As a computer programmer, when I created a product while working for hire to another company, the company I was working for owned the copyright on the material that I created. That is a standard of practice that has been tested in courts in every state and has held up. I was happy with it. I would set a price, I did the work, they paid me, and I moved on to the next job.
It did mean, of course, that I had to keep working. I guess it would be nice if I could do one or two jobs and then keep getting paid for them for the rest of my life without having to work again. That seems to be what the writers want, and I’m not sympathetic to it. It’s the “win the lottery” syndrome.
As a “Great American Dream” that one sucks.

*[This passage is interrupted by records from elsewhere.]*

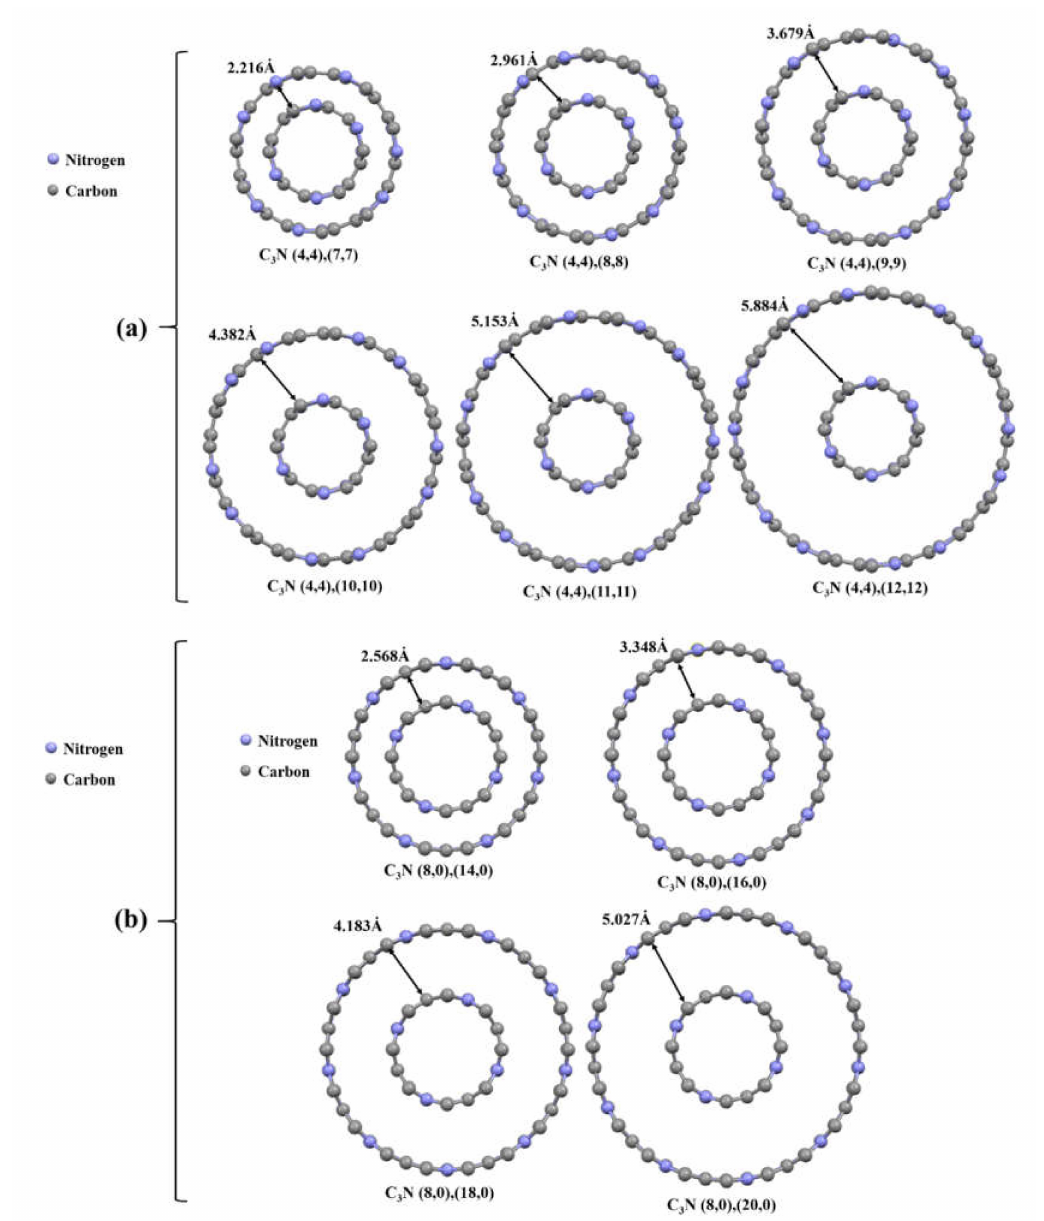
Figure 6. Cross-sectional view of the structure of studied C3NNTs nanotubes: ( a ) armchair DWC3NNTs, and ( b ) zigzag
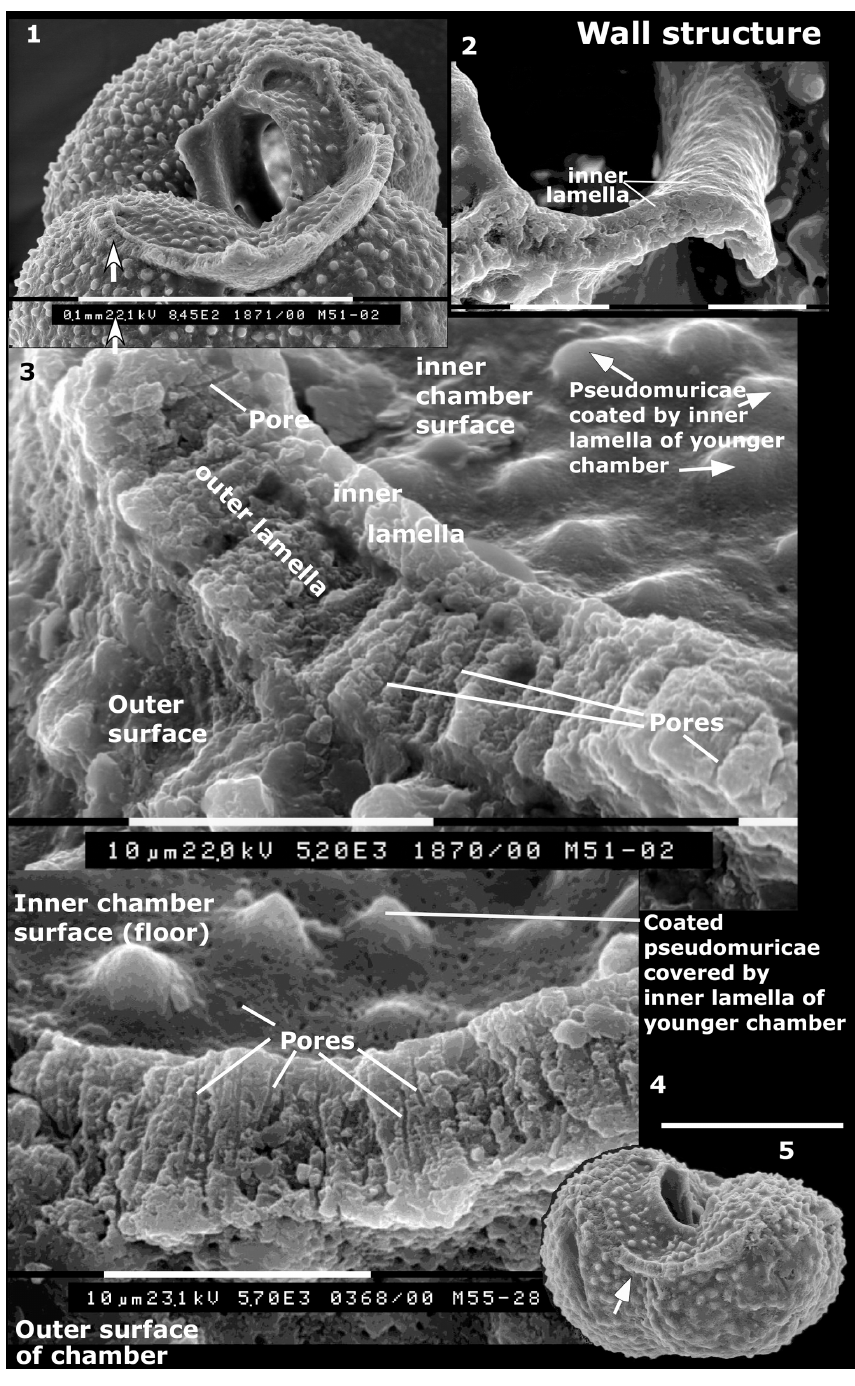
Figure 6. Wall structure (1–3) Globuligerina altissapertura n. sp., specimen WAM 18.9/M51-02; (1) side view of later chambers to show broken wall of final chamber and base of broken apertural lip of final chamber; scale bar: 100µm; (2) apertural lip of final chamber, seen from above. Note the inner lamella that appears to thicken as it bends into the curved edge of the lip. Each scale bar: 10µm. (3) Broken wall of the final chamber (location arrowed in 1 ) to show inner lamella coating the floor of the chamber, outer lamella and thin pores which appear to pass through both. Each scale bar: 10µm. (4–5) Globuligerina bathoniana australiana n. ssp., specimen WAM 18.18/M55-28; (4) detail of broken wall, showing well-developed pores and porous inner surface of chamber (at top) and outer surface of wall (at bottom). Scale bar for (4) : 10µm. (5) Whole specimen, side view to show wall location (lower arrow). Scale bar for (5) (above 5 ):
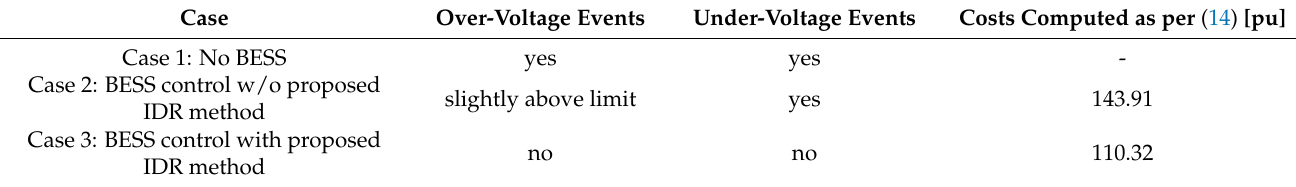
Figure 7. Plot of case 3: ( a ) setpoints of BESS, ( b ) SOC of BESS, and ( c ) node voltages at end of the feeder. Table 1. Summary of the Simulation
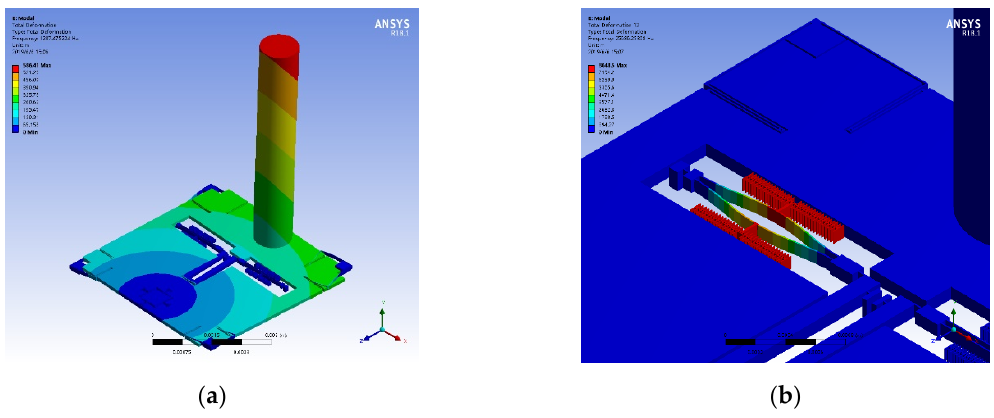
Figure 4. Simulation modes of bionic hair sensor with resonant readout. ( a ) Sensitive mode; ( b ) Anti-phase resonant mode of the resonator.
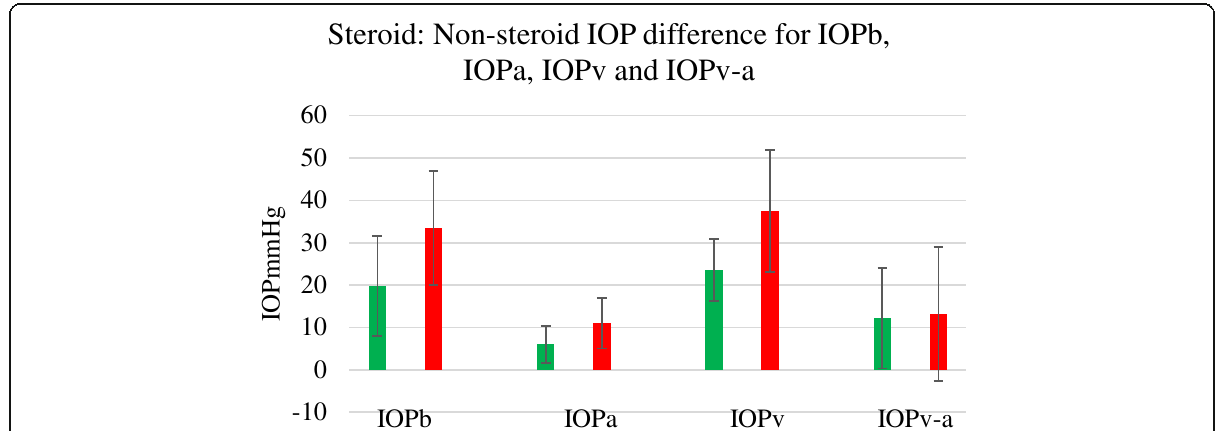
Fig. 3 Steroid treated subjects had higher IOPb ( p < 0.002), IOPa ( p < 0.03) and IOPv ( p < 0.05) pressure than the non-steroid treated controls. N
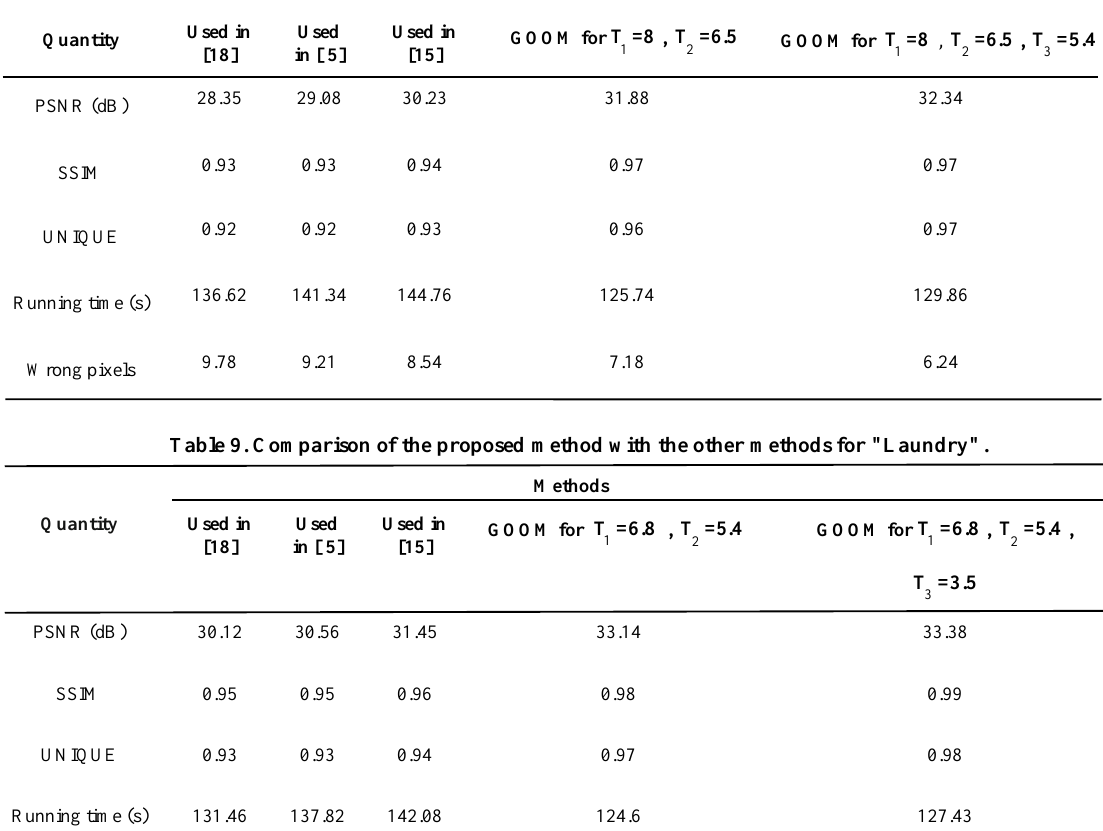
Table 8. Comparison of the proposed method with the other methods for "Dolls". Methods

Actual numbers are hard to come by, but it appears that “upper tier” writers make an average salary of $200,000 per year, while “lower tier” writers have to get by on a mere $100,000. The writer of the article claimed that those numbers should be double that because “industry can afford it.” Notice that the writer is not considering what the writers are worth, merely how much they can coerce out of “the industry.”
From that same article, once their job ends the existing residual structure kicks in, and the lower tier writers are living at a “subsistence” level, which implies that the upper tier writers are probably not hurting. I also wonder what the writer considers subsistence to be, given that he believes those salaries to be inadequate.
How many of you non-writers get an permanent ongoing salary, subsistence or otherwise, when you get fired from your job? Yeah, I didn’t think so.
I’m just not feeling any sympathy for the union, here. Their articles are adding to the distance, because they come across as superior, arrogant snobs who want to be rewarded disproportionately to their task. I started my investigation with a tendency to be on their side, and wound up simply disliking them and not supporting their “cause” which strikes me simply as nothing other than greed.
Everywhere else, in the "real world," people either eschew an intial salary against a share of future income, or they accept a salary in return for their work and their employer who took the risk enjoys the future income. The writers want to "have their cake and eat it too." They want to draw a handsome salary for the work they do, and still enjoy the future income. They want future gain without taking the present risk.
The worker is worthy of his hire. Not largess.
Granted, granted... and they ARE arrogant and make themselves look bad.
ReplyDeleteBut where did you get that $100,000 figure from? I have gathered in the past that it was more like 20k a year, and that was not salary, but piece work. I am not sure whether actors and directors should get residuals, but that they do. Given that, I can think of no reason that writers shouldn't either.